The complaints continue. He hasn’t slept more than 4 hours. He hasn’t gone on a vacation with just his wife in 5 years. He’s only gone on three or four dates with his wife this year.  “This is quite a change from going out to a fancy dinner with cocktails, etc., every night of the week.”

Father concludes his gloom-and-doom by writing that being a parent means being willing to sacrifice all personal dreams. (I’m guessing his as-yet unwritten book wouldn’t go in the “humor” section.)

Now, the Times blogger writes back to him, saying basically “It gets better.”

“I can tell you that the way you feel about being a parent will change, sometimes several times in a day; and the fact that you feel like this right now doesn’t mean that there won’t be days when you wonder how you ever wanted anything else.”

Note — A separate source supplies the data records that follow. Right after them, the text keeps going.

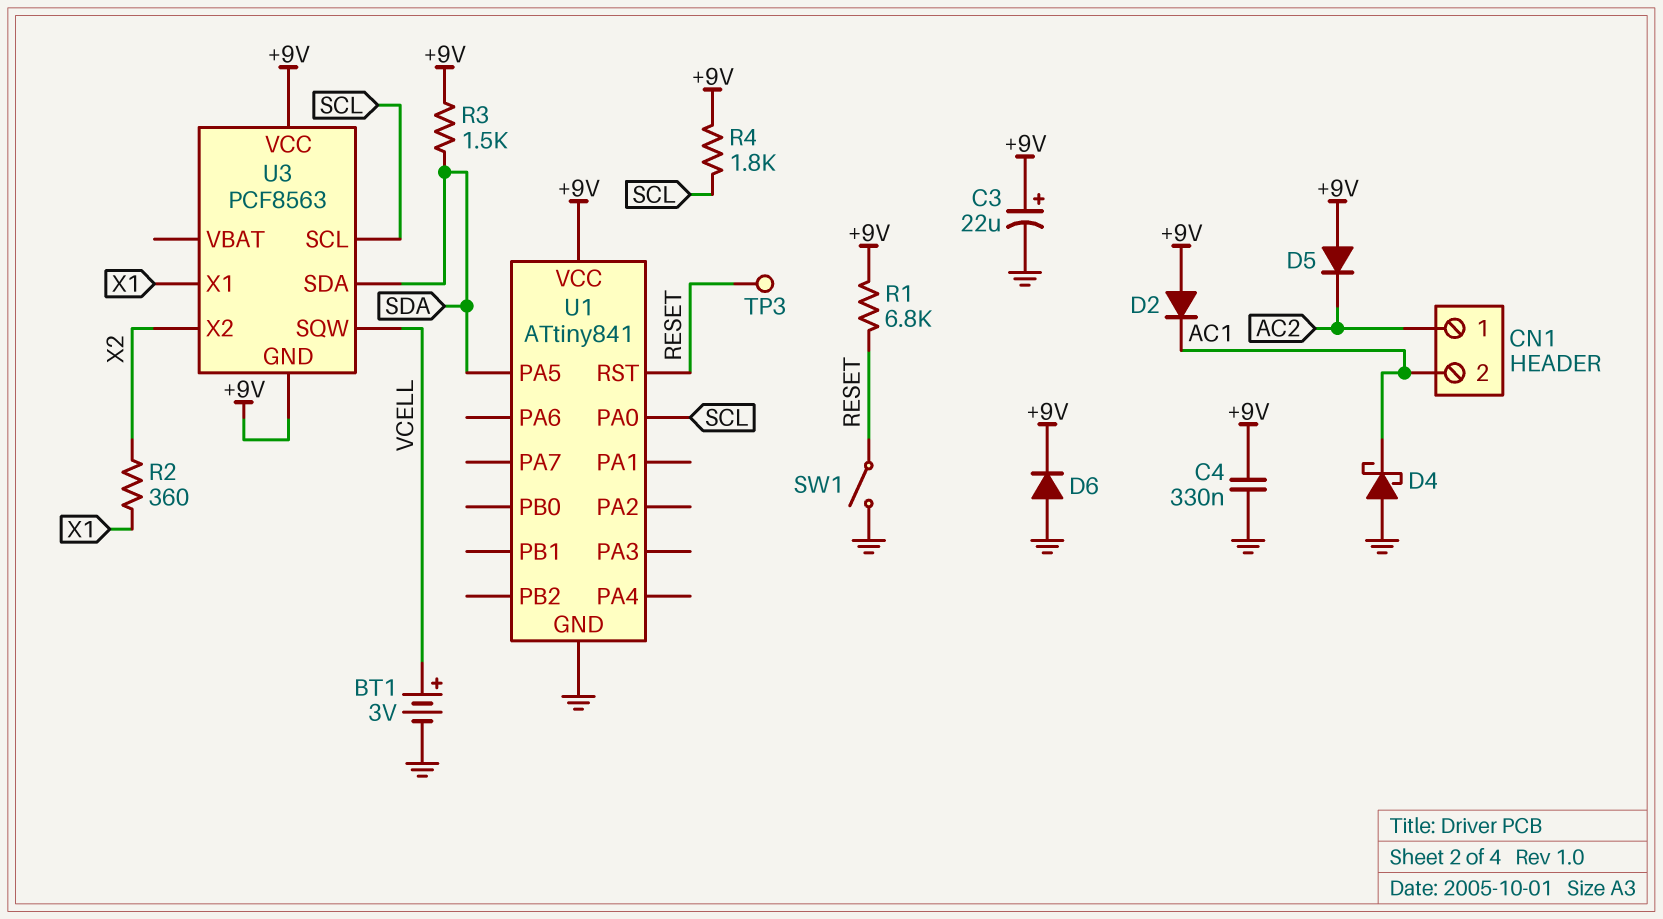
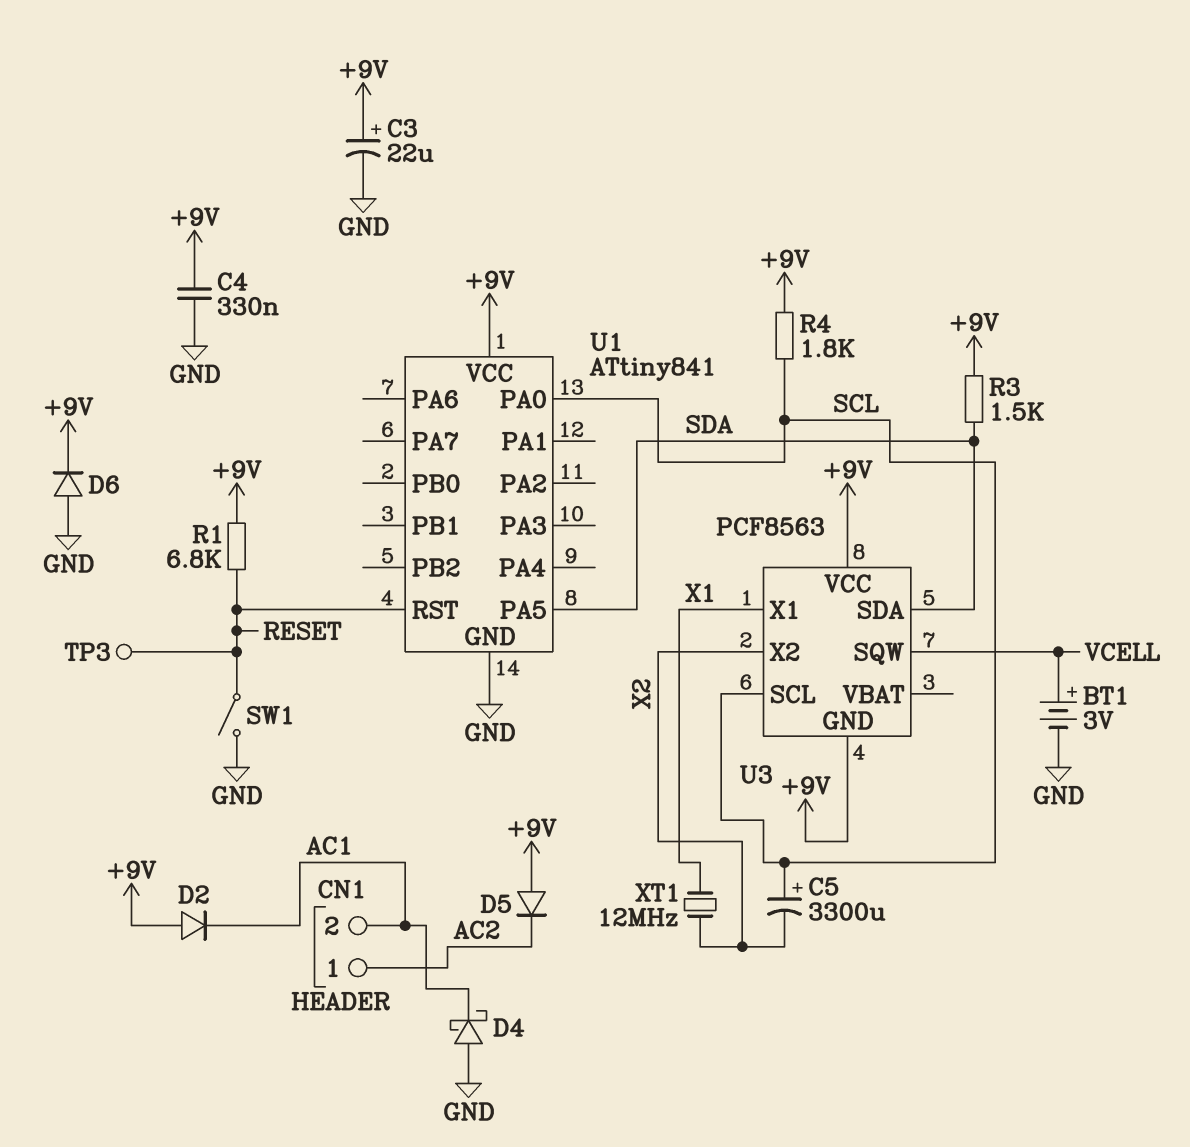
C5: none -> 3300uF (plus SCL, minus X2)
R2: 360 (X1, X2) -> none
XT1: none -> 12MHz (X1, X2)

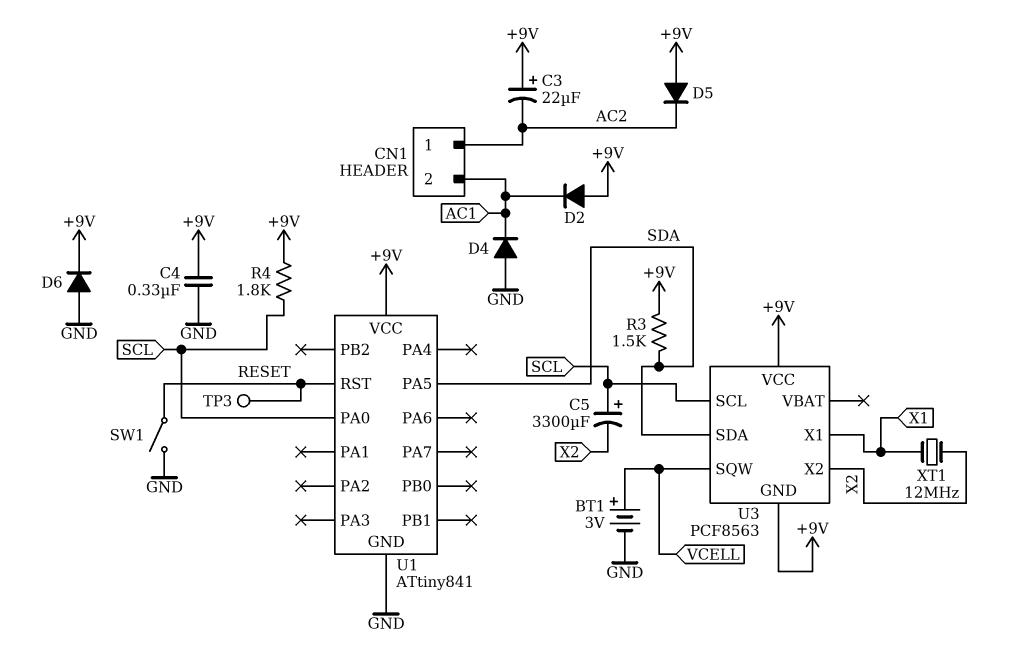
C3: 22uF (plus +9V, minus GND) -> 22uF (plus +9V, minus AC2)
D4: schottky (A GND, K AC1) -> diode (A GND, K AC1)
R1: 6.8k (+9V, RESET) -> none

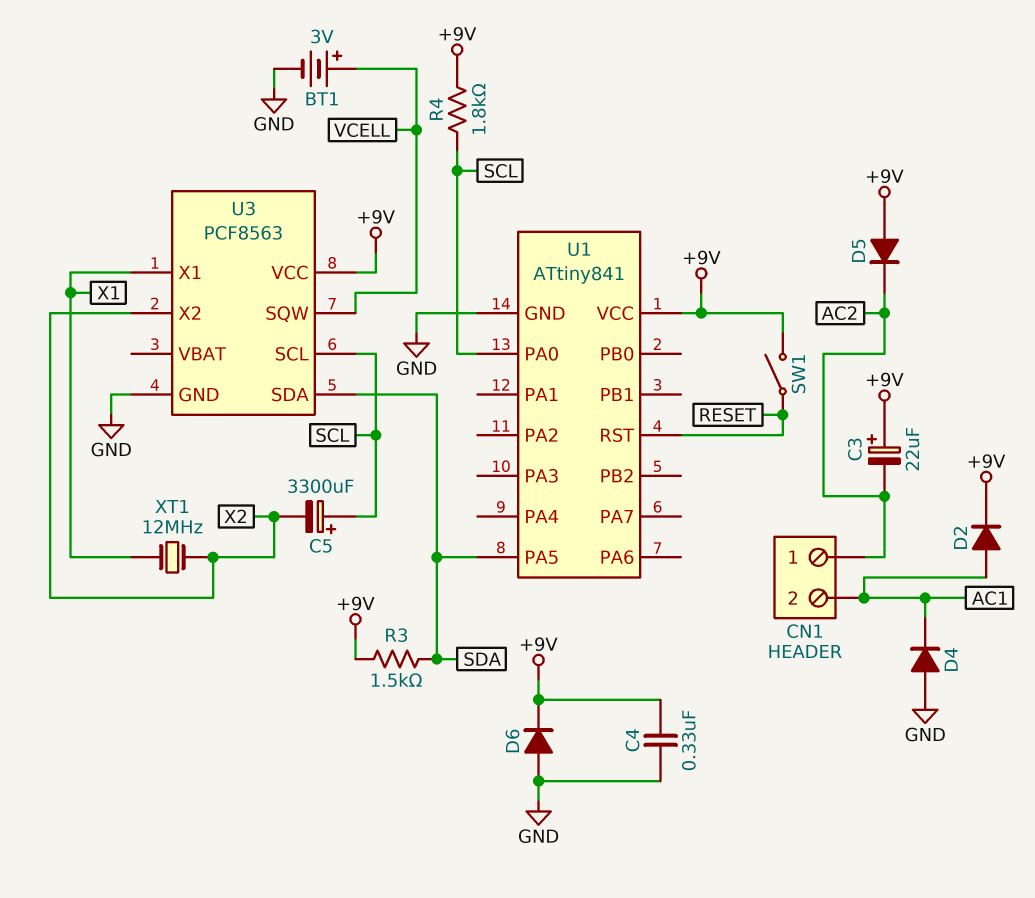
D2: diode (A +9V, K AC1) -> diode (A AC1, K +9V)
SW1: switch (GND, RESET) -> switch (+9V, RESET)
TP3: test point (RESET) -> none
U3 pin GND: +9V -> GND

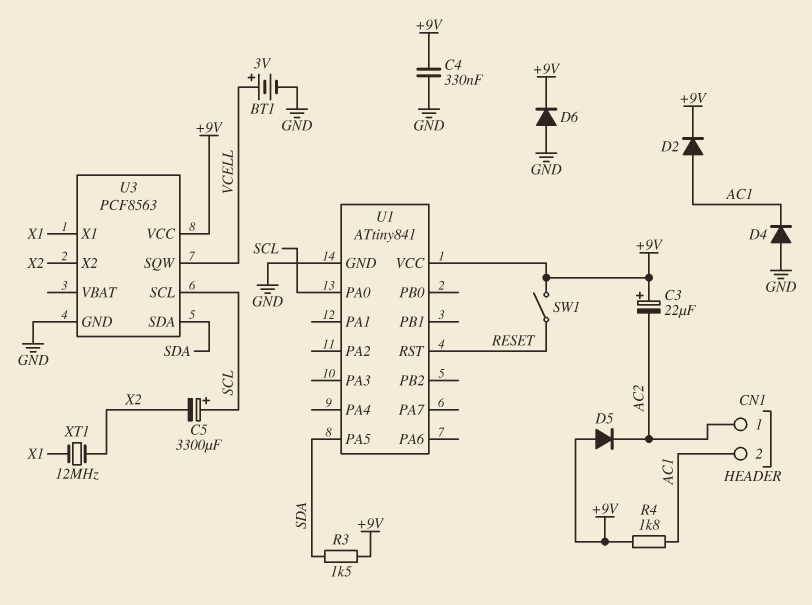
R4: 1.8k (+9V, SCL) -> 1.8k (+9V, AC1)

I don’t really completely agree with either of them. Surely, this is in part because I’ve been hopelessly spoiled by divorce. You say “alternate weekends with their dad,” I say “free babysitting.” You say “too bad you miss out on Father’s Day,” I say “romantic weekend away.” I’m a silver-lining kind of gal. But I think there is a value to adult life as well as to parent life, and have had the luxury of not really having to forego either entirely.

But it’s more my optimism than my divorce that makes me think this Father in Florida is a sad-sack pessimist – and my acknowledgment of reality which makes me know that without the adult element of my life, the parent part of my life would suffer.

Having children is great. There are also crappy days and nights with kids. I know this both as someone who has provided my own parents with ample crappy days, and as a mother who has been trapped in the house with Purell and two little boys with pinkeye. There was the late night when I delivered a monologue about the soul-sucking nature of breastfeeding and motherhood to a gray potholder in my Upper West Side kitchen (now, of course, people can blog about such things). There was the day when I sent the kid to school vaguely pissed that they got mud all over the seats of the car – and then got a call from the nurse that the kid might have a concussion. I raced to the school, heart in throat, realizing that if something really bad happened to my kid, my life would not be worth living. Now that’s fun!

But I also know that having children is also a convenient excuse for falling back on your own insecurities and faults instead of pursuing your dreams. Lazy? “Oh, I had no time to do that – you know, the kids.” I’m sorry, Father in Florida, but you’re taking the easy way out. People have lived through Auschwitz, amputations, cancers and other horrors to write books, win Nobel Prizes, run marathons and move mountains. You see where I believe that it’s possible for you to handle your 4- year-old and 1-year-old. If you build it, they will come. No, seriously – if you want to accomplish something, you make the time and you force yourself and you can do it. Stephen J. Hawking doesn’t sit around because it’s the easiest thing for him to do – and I’m sure it would be. Instead, he writes unintelligible books on levels of brilliance I can barely comprehend.

Basically what I’m saying is, don’t surrender. Live your life. Be the best person you can be, both for your kids and for yourself. Show your children what it is like to be a loving, happy adult – not only because it will be a hell of a lot more fun for you than bitching, but also because then they will have a role model after which to pattern their own loving, happy lives.

Oh, also? Every now and then, I highly recommend getting a sitter. Trust me.